> Exercise: Write out every line below that contains "plain".
━━ Data excerpts ━━
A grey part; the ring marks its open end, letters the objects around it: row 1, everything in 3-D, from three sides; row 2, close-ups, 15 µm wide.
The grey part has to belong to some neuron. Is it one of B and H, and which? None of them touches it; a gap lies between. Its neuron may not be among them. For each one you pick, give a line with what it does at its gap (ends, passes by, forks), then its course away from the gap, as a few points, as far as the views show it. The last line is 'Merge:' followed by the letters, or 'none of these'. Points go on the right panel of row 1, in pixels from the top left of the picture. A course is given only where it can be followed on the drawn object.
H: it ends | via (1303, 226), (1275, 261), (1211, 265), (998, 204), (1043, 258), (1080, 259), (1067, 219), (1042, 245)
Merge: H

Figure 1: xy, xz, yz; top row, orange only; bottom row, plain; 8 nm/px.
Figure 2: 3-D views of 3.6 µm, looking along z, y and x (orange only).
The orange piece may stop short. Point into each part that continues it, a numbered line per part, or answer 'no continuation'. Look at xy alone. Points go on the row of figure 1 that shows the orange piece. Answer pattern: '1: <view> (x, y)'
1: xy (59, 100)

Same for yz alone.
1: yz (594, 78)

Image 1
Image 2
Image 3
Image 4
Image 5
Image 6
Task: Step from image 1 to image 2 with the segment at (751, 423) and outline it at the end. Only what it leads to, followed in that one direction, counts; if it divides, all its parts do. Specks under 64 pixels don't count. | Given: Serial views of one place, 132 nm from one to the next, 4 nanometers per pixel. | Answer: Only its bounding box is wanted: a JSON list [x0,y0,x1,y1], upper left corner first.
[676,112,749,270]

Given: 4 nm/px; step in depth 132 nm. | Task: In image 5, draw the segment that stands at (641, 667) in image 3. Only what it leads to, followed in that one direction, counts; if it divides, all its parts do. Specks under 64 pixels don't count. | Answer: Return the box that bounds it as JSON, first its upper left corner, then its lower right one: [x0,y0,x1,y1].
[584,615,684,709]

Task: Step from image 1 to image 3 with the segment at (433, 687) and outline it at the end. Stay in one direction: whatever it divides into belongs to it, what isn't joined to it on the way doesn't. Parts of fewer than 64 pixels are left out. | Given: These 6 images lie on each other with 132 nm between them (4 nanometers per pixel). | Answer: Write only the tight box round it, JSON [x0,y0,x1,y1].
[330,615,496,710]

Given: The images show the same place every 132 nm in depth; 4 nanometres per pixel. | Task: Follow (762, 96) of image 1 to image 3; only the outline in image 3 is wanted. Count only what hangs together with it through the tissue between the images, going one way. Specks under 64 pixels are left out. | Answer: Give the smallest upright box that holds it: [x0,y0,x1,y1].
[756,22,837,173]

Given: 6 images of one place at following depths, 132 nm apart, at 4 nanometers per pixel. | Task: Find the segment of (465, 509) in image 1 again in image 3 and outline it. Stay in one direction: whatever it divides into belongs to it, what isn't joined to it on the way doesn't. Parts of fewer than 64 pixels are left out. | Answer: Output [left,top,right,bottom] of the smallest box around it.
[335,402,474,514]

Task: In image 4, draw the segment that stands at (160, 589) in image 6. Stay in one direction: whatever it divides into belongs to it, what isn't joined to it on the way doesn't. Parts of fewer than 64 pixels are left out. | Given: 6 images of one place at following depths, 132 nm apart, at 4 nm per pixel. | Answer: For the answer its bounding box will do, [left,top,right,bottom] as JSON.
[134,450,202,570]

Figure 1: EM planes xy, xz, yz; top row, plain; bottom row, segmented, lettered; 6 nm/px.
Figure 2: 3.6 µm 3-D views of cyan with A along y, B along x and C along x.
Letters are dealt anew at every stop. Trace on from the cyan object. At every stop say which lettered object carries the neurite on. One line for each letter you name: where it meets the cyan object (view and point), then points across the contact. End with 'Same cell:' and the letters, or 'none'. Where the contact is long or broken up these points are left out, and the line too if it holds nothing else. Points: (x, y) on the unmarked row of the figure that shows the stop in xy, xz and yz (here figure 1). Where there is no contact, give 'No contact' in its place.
━━━
> Solution:
Figure 1: xy, xz, yz; top row, orange only; bottom row, plain; 8 nm/px.
Figure 1: EM planes xy, xz, yz; top row, plain; bottom row, segmented, lettered; 6 nm/px.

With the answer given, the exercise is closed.